【3月3日 AFP】(一部更新)前週、チベット人僧侶らによる抗議行動があった中国・四川(Sichuan)省アバ(Aba)県では、1959年3月の「チベット動乱」から50年目が近づくなか、寺院周辺で厳重な警戒態勢が敷かれている。チベット支援団体などが2日、明らかにした。

 米国を拠点とする「チベットのための国際キャンペーン」(International Campaign for TibetICT)が現地からの情報として伝えたところによると、数百人の僧侶が1日、仏教の祈祷を行う伝統行事を当局から禁じられたことに抗議してデモ行進を行ったという。僧侶らは、当局に拘束されているチベット人の解放も要求した。

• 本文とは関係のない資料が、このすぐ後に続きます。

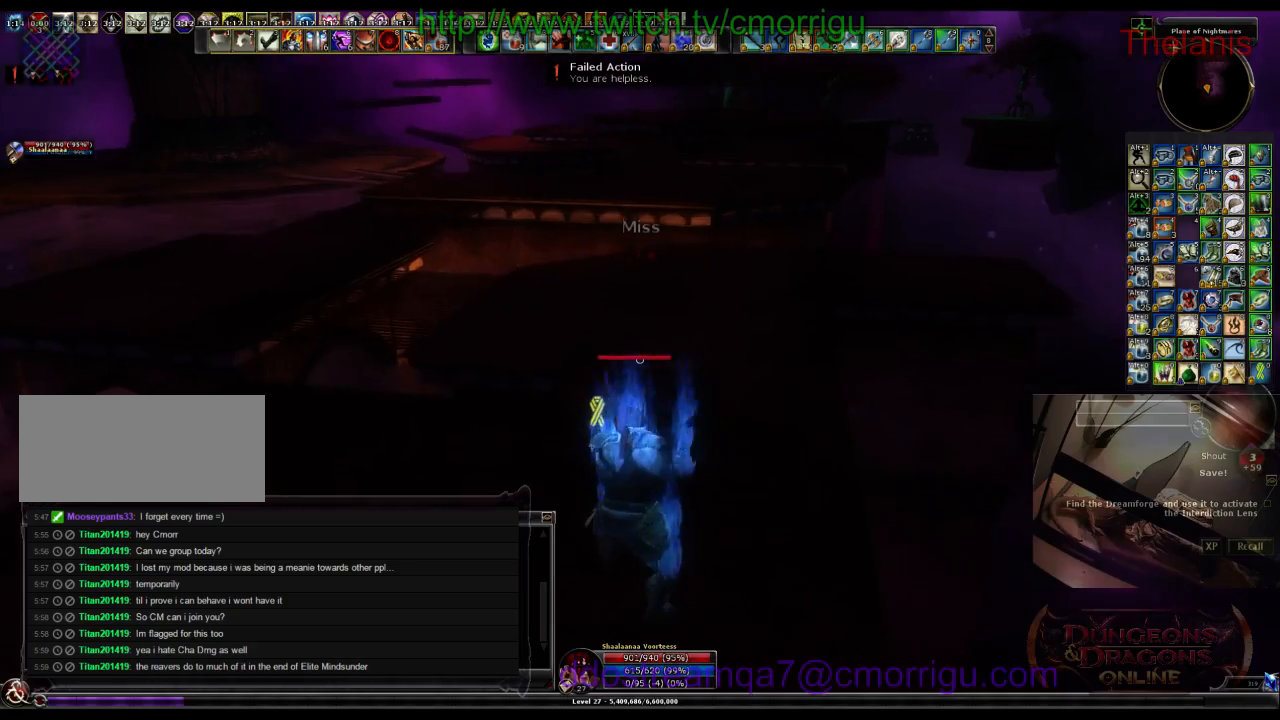
{"keys": [], "events": [[67, "a", "down"], [167, "w", "down"], [233, "a", "up"], [300, "w", "up"]]}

 ICTによるとデモ行進を終えた僧侶らは寺院に戻ったが、その後は武装警察が寺院を包囲し、僧侶らはほぼ軟禁状態にあるという。しかし、詳細は明らかになっていない。

 この抗議行動については、米ニューヨーク(New York)を拠点とする学生による支援組織「自由チベット学生運動(Students For A Free Tibet)」も報告している。これによると、僧侶らは寺院から外に向かおうとしたが、300人から400人の兵士に押しとどめられたという。現在寺院は封鎖され、主な道路には多数の兵士の姿が見られるという。

■政府、焼身自殺図った僧侶の銃撃を否定

 このほか同県では前月27日、チベット仏教寺院「キルティ(Kirti)・ゴンパ」(格爾登寺)の20代の僧侶が、中国のチベット支配に抗議し、自ら油をかぶり体に火をつけ、焼身自殺を図ったと報じられていた。

 英ロンドン(London)を拠点とする人権団体「フリー・チベット・キャンペーン(Free Tibet Campaign)」によると、この僧侶は20代後半で、油をかぶって自らに火を着けた直後、警官に銃で撃たれたという。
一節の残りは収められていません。